=== RECORDS PROVIDED ===

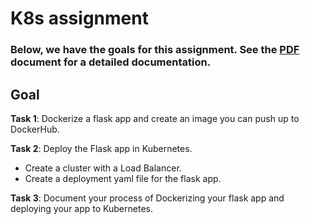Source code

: # K8s assignment
### Below, we have the goals for this assignment. See the [PDF]() document for a detailed documentation.

## Goal

**Task 1**: Dockerize a flask app and create an image you can push up to DockerHub.
 
**Task 2**: Deploy the Flask app in Kubernetes.

 * Create a cluster with a Load Balancer.
 * Create a deployment yaml file for the flask app.

**Task 3**: Document your process of Dockerizing your flask app and deploying your app to Kubernetes.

=== THE PROBLEM ===
Only the lines above from the line containing "# K8s assignment" through the line containing "a Load Balancer." should be retyped, exactly and with both ends included.

=== OUTPUT OF THE TASK ===
: # K8s assignment
### Below, we have the goals for this assignment. See the [PDF]() document for a detailed documentation.

## Goal

**Task 1**: Dockerize a flask app and create an image you can push up to DockerHub.
 
**Task 2**: Deploy the Flask app in Kubernetes.

 * Create a cluster with a Load Balancer.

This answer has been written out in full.